**Exercise objective**
Using the data below, return the stretch from the line that contains "3: (297, 356)" through the line that contains "19: (281, 264)", both included, exactly as it stands and nothing beyond it.

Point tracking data
● ● ● ● ●
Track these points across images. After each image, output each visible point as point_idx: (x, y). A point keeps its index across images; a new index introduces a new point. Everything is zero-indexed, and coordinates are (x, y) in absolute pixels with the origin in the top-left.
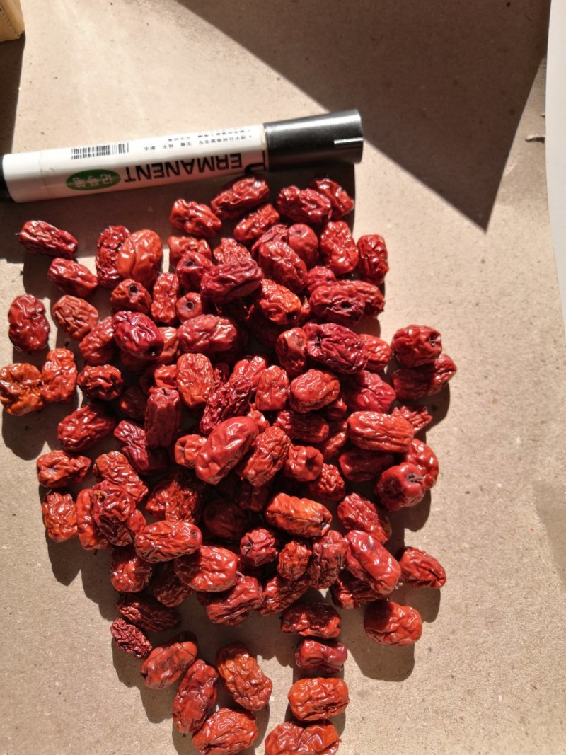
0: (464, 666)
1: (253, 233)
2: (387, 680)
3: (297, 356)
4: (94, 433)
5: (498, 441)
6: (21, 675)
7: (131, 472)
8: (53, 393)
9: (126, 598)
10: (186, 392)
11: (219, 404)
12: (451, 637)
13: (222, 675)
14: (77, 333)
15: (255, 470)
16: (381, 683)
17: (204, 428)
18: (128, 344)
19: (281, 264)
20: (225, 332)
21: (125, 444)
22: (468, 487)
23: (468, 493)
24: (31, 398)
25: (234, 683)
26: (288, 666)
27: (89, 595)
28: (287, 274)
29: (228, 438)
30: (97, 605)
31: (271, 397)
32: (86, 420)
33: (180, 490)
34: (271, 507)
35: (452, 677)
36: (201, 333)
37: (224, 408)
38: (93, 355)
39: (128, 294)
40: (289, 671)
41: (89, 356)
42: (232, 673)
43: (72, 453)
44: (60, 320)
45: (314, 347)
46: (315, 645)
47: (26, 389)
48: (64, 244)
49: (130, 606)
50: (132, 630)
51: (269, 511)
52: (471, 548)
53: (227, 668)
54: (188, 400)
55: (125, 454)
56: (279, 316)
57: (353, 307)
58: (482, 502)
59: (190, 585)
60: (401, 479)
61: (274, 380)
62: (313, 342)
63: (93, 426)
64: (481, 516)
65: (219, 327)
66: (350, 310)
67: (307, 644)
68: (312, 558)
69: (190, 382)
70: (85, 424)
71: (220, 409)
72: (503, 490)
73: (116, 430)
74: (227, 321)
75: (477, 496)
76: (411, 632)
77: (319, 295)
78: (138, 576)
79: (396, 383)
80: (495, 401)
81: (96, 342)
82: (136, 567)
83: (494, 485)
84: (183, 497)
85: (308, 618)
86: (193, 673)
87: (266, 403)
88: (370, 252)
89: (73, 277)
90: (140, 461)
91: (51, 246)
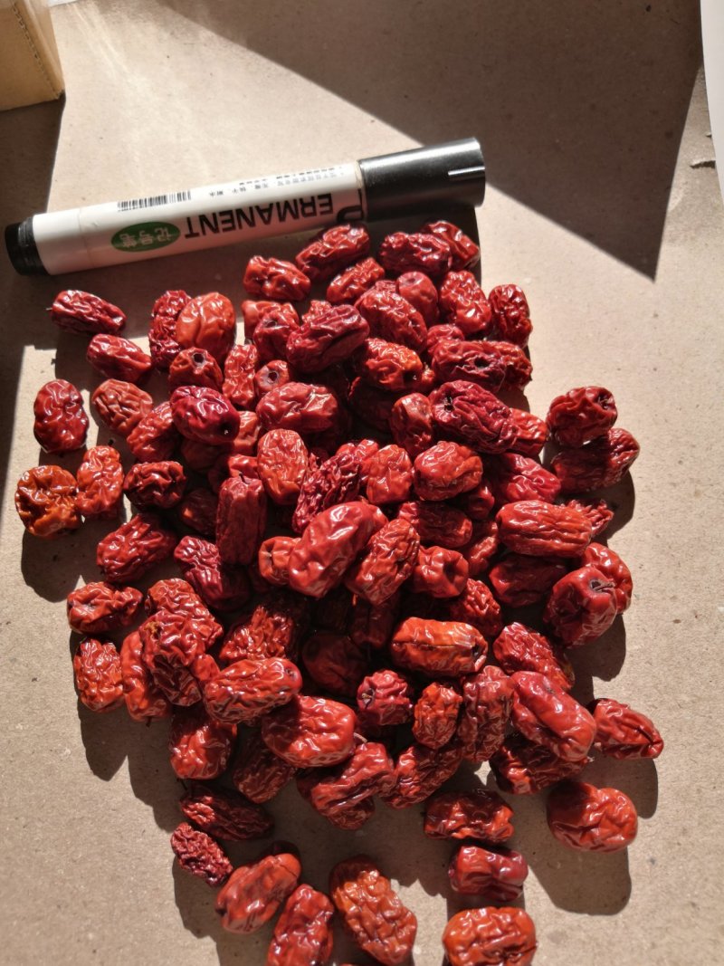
0: (710, 886)
1: (351, 291)
2: (592, 913)
3: (420, 426)
4: (146, 553)
5: (710, 547)
6: (37, 924)
7: (197, 602)
8: (92, 501)
9: (193, 789)
10: (271, 477)
11: (319, 489)
12: (682, 840)
13: (339, 907)
14: (123, 425)
15: (373, 574)
16: (583, 918)
17: (299, 524)
18: (192, 421)
19: (391, 314)
20: (322, 402)
21: (189, 566)
22: (677, 614)
23: (677, 621)
24: (61, 509)
25: (359, 917)
26: (439, 896)
27: (138, 794)
28: (400, 327)
29: (333, 525)
30: (151, 809)
31: (388, 481)
32: (135, 534)
33: (268, 617)
34: (400, 636)
35: (694, 905)
36: (290, 403)
37: (324, 493)
38: (146, 448)
39: (191, 363)
40: (440, 903)
41: (140, 451)
42: (355, 901)
43: (116, 585)
44: (102, 408)
45: (443, 411)
46: (478, 852)
47: (55, 498)
48: (108, 317)
49: (200, 802)
50: (203, 839)
51: (396, 642)
52: (693, 702)
53: (347, 895)
54: (275, 488)
55: (190, 581)
56: (392, 377)
57: (491, 366)
58: (700, 633)
59: (286, 755)
60: (582, 586)
61: (391, 459)
62: (442, 406)
63: (145, 543)
64: (702, 654)
65: (313, 396)
66: (486, 369)
67: (466, 851)
68: (464, 707)
69: (277, 463)
70: (134, 540)
71: (319, 496)
73: (177, 549)
74: (324, 389)
75: (691, 625)
76: (621, 826)
77: (444, 351)
78: (211, 754)
79: (558, 469)
80: (697, 494)
81: (150, 432)
82: (207, 737)
83: (714, 609)
84: (272, 626)
85: (463, 810)
86: (297, 903)
87: (383, 492)
88: (505, 304)
89: (119, 354)
90: (211, 586)
91: (92, 319)
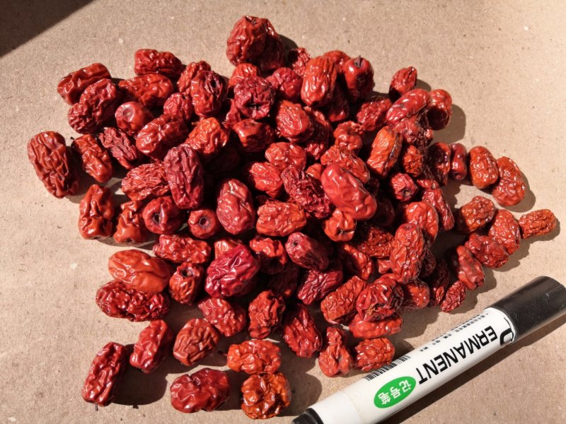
4: (311, 321)
5: (313, 11)
7: (344, 288)
8: (275, 360)
10: (296, 225)
12: (439, 78)
13: (476, 229)
14: (215, 339)
17: (328, 211)
19: (165, 134)
20: (237, 188)
22: (345, 40)
23: (349, 42)
24: (278, 383)
25: (481, 220)
29: (349, 185)
30: (429, 325)
31: (297, 158)
33: (367, 240)
34: (380, 170)
36: (241, 208)
37: (314, 193)
38: (241, 320)
39: (190, 279)
40: (463, 188)
41: (241, 325)
44: (200, 356)
45: (259, 112)
47: (270, 387)
48: (115, 354)
49: (436, 295)
50: (450, 293)
51: (382, 173)
52: (385, 50)
53: (472, 225)
54: (303, 224)
55: (327, 294)
57: (215, 79)
58: (355, 34)
59: (435, 238)
62: (254, 112)
63: (305, 322)
64: (364, 37)
65: (232, 192)
67: (454, 167)
68: (416, 145)
69: (287, 220)
70: (304, 329)
71: (314, 196)
72: (347, 17)
73: (306, 302)
74: (225, 185)
75: (350, 36)
78: (420, 286)
81: (229, 317)
82: (414, 287)
83: (344, 22)
84: (373, 239)
90: (337, 278)
91: (117, 369)
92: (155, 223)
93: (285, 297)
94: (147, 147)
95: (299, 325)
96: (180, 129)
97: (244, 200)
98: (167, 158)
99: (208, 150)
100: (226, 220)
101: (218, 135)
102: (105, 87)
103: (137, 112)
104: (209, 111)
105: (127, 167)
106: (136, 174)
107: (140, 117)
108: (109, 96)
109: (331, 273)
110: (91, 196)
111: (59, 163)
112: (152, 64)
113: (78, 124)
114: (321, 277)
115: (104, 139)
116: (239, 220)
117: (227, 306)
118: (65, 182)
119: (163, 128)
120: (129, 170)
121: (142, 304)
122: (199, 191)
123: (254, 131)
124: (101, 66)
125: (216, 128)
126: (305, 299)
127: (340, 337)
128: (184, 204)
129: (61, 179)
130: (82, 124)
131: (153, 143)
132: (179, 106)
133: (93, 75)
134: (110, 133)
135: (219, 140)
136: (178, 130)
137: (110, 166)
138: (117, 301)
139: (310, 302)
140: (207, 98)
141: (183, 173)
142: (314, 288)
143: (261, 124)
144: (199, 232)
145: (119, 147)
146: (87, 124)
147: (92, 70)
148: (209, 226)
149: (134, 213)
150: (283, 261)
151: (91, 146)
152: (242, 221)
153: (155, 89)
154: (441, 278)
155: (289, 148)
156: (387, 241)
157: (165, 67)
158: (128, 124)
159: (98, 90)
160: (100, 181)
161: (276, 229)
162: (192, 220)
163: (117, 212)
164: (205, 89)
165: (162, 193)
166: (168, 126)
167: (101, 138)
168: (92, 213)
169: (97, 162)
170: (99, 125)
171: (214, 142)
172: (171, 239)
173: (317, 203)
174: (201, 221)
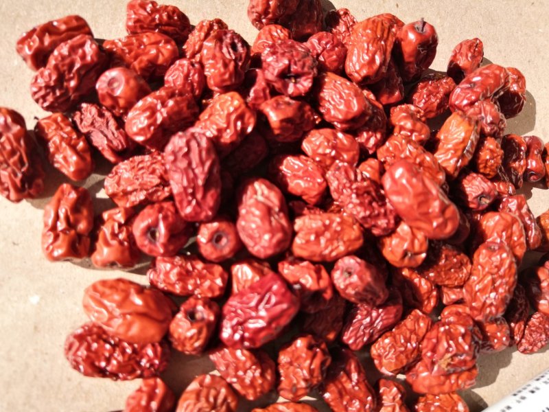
10: (349, 246)
14: (233, 405)
17: (390, 226)
19: (168, 113)
20: (265, 191)
23: (397, 6)
36: (273, 222)
46: (532, 159)
49: (514, 332)
55: (381, 336)
57: (236, 41)
65: (260, 198)
71: (374, 205)
74: (250, 188)
85: (515, 161)
92: (150, 242)
93: (328, 343)
94: (141, 131)
95: (346, 382)
96: (188, 108)
97: (277, 209)
98: (169, 148)
99: (227, 137)
100: (251, 237)
101: (241, 117)
102: (82, 45)
103: (127, 82)
104: (228, 83)
105: (112, 159)
106: (124, 169)
107: (132, 89)
108: (89, 58)
109: (389, 308)
110: (59, 201)
111: (13, 153)
112: (150, 18)
113: (44, 98)
114: (374, 314)
115: (82, 120)
116: (271, 239)
117: (251, 359)
118: (22, 181)
119: (164, 105)
120: (116, 164)
121: (130, 358)
122: (215, 196)
123: (290, 112)
124: (78, 18)
125: (240, 107)
126: (353, 343)
127: (400, 396)
128: (193, 214)
129: (16, 175)
130: (50, 99)
131: (149, 126)
132: (187, 77)
133: (68, 30)
134: (89, 111)
135: (243, 123)
136: (185, 109)
137: (88, 158)
138: (93, 355)
139: (360, 346)
140: (226, 65)
141: (193, 170)
142: (365, 328)
143: (300, 102)
144: (212, 253)
145: (102, 132)
146: (56, 99)
147: (65, 23)
148: (226, 245)
149: (120, 225)
150: (328, 295)
151: (62, 129)
152: (274, 241)
153: (153, 52)
154: (521, 310)
155: (336, 137)
156: (462, 264)
157: (168, 24)
158: (115, 99)
159: (73, 50)
160: (73, 179)
161: (321, 252)
162: (203, 237)
163: (97, 222)
164: (223, 53)
165: (161, 198)
166: (171, 103)
167: (77, 119)
168: (61, 226)
169: (69, 152)
170: (73, 101)
171: (235, 126)
172: (172, 264)
173: (378, 215)
174: (216, 238)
● ● ● ● ●
**Solution to this task**
3: (297, 356)
4: (94, 433)
5: (498, 441)
6: (21, 675)
7: (131, 472)
8: (53, 393)
9: (126, 598)
10: (186, 392)
11: (219, 404)
12: (451, 637)
13: (222, 675)
14: (77, 333)
15: (255, 470)
16: (381, 683)
17: (204, 428)
18: (128, 344)
19: (281, 264)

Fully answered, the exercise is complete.